(Collected data)
►

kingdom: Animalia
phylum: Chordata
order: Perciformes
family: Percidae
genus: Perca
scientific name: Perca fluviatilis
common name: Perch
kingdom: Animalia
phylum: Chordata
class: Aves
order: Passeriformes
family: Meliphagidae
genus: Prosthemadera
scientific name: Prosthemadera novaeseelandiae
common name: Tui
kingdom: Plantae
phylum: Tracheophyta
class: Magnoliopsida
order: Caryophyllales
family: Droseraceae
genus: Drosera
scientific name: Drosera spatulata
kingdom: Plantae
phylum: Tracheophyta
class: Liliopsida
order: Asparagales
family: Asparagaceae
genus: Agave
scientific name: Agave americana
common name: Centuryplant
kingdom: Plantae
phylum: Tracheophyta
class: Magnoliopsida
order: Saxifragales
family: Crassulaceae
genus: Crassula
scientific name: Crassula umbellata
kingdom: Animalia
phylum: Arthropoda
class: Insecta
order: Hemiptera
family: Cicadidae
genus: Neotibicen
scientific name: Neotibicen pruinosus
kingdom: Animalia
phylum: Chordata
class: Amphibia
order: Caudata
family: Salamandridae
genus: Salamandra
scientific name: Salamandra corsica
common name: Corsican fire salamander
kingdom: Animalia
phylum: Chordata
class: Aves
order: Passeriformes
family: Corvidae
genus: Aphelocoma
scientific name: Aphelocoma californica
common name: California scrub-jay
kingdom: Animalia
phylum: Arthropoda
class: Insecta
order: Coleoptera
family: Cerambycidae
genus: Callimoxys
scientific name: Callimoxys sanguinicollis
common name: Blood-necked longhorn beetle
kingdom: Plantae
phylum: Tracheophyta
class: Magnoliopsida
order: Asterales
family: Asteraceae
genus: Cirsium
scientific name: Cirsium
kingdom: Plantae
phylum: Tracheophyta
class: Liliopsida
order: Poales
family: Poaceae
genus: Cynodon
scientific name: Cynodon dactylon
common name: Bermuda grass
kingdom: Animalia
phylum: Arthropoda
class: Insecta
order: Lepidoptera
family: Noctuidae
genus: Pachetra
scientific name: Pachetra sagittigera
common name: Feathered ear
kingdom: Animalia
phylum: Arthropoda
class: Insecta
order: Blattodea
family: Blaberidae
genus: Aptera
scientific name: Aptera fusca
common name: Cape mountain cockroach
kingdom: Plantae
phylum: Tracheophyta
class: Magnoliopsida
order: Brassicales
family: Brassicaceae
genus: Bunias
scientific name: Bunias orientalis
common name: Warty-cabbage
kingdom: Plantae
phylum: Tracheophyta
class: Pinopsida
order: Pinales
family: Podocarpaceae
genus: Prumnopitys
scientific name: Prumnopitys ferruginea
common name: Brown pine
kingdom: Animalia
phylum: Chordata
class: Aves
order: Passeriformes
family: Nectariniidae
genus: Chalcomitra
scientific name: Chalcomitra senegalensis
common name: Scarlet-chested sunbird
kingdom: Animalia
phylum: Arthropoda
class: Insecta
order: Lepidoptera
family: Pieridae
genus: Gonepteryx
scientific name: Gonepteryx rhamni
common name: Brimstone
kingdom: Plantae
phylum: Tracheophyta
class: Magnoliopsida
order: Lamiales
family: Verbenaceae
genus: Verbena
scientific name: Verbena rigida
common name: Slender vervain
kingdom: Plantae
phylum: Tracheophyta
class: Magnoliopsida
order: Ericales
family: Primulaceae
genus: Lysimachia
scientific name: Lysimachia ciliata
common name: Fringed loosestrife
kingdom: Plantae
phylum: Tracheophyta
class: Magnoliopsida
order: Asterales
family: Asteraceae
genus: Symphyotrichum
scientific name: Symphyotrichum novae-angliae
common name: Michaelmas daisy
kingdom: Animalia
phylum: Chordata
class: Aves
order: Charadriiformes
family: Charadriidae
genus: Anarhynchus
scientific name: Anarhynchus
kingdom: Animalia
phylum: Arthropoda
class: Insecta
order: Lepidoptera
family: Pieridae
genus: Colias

◄

Reproduce every row above word for word, keeping each line in its original order.

kingdom: Animalia
phylum: Chordata
order: Perciformes
family: Percidae
genus: Perca
scientific name: Perca fluviatilis
common name: Perch
kingdom: Animalia
phylum: Chordata
class: Aves
order: Passeriformes
family: Meliphagidae
genus: Prosthemadera
scientific name: Prosthemadera novaeseelandiae
common name: Tui
kingdom: Plantae
phylum: Tracheophyta
class: Magnoliopsida
order: Caryophyllales
family: Droseraceae
genus: Drosera
scientific name: Drosera spatulata
kingdom: Plantae
phylum: Tracheophyta
class: Liliopsida
order: Asparagales
family: Asparagaceae
genus: Agave
scientific name: Agave americana
common name: Centuryplant
kingdom: Plantae
phylum: Tracheophyta
class: Magnoliopsida
order: Saxifragales
family: Crassulaceae
genus: Crassula
scientific name: Crassula umbellata
kingdom: Animalia
phylum: Arthropoda
class: Insecta
order: Hemiptera
family: Cicadidae
genus: Neotibicen
scientific name: Neotibicen pruinosus
kingdom: Animalia
phylum: Chordata
class: Amphibia
order: Caudata
family: Salamandridae
genus: Salamandra
scientific name: Salamandra corsica
common name: Corsican fire salamander
kingdom: Animalia
phylum: Chordata
class: Aves
order: Passeriformes
family: Corvidae
genus: Aphelocoma
scientific name: Aphelocoma californica
common name: California scrub-jay
kingdom: Animalia
phylum: Arthropoda
class: Insecta
order: Coleoptera
family: Cerambycidae
genus: Callimoxys
scientific name: Callimoxys sanguinicollis
common name: Blood-necked longhorn beetle
kingdom: Plantae
phylum: Tracheophyta
class: Magnoliopsida
order: Asterales
family: Asteraceae
genus: Cirsium
scientific name: Cirsium
kingdom: Plantae
phylum: Tracheophyta
class: Liliopsida
order: Poales
family: Poaceae
genus: Cynodon
scientific name: Cynodon dactylon
common name: Bermuda grass
kingdom: Animalia
phylum: Arthropoda
class: Insecta
order: Lepidoptera
family: Noctuidae
genus: Pachetra
scientific name: Pachetra sagittigera
common name: Feathered ear
kingdom: Animalia
phylum: Arthropoda
class: Insecta
order: Blattodea
family: Blaberidae
genus: Aptera
scientific name: Aptera fusca
common name: Cape mountain cockroach
kingdom: Plantae
phylum: Tracheophyta
class: Magnoliopsida
order: Brassicales
family: Brassicaceae
genus: Bunias
scientific name: Bunias orientalis
common name: Warty-cabbage
kingdom: Plantae
phylum: Tracheophyta
class: Pinopsida
order: Pinales
family: Podocarpaceae
genus: Prumnopitys
scientific name: Prumnopitys ferruginea
common name: Brown pine
kingdom: Animalia
phylum: Chordata
class: Aves
order: Passeriformes
family: Nectariniidae
genus: Chalcomitra
scientific name: Chalcomitra senegalensis
common name: Scarlet-chested sunbird
kingdom: Animalia
phylum: Arthropoda
class: Insecta
order: Lepidoptera
family: Pieridae
genus: Gonepteryx
scientific name: Gonepteryx rhamni
common name: Brimstone
kingdom: Plantae
phylum: Tracheophyta
class: Magnoliopsida
order: Lamiales
family: Verbenaceae
genus: Verbena
scientific name: Verbena rigida
common name: Slender vervain
kingdom: Plantae
phylum: Tracheophyta
class: Magnoliopsida
order: Ericales
family: Primulaceae
genus: Lysimachia
scientific name: Lysimachia ciliata
common name: Fringed loosestrife
kingdom: Plantae
phylum: Tracheophyta
class: Magnoliopsida
order: Asterales
family: Asteraceae
genus: Symphyotrichum
scientific name: Symphyotrichum novae-angliae
common name: Michaelmas daisy
kingdom: Animalia
phylum: Chordata
class: Aves
order: Charadriiformes
family: Charadriidae
genus: Anarhynchus
scientific name: Anarhynchus
kingdom: Animalia
phylum: Arthropoda
class: Insecta
order: Lepidoptera
family: Pieridae
genus: Colias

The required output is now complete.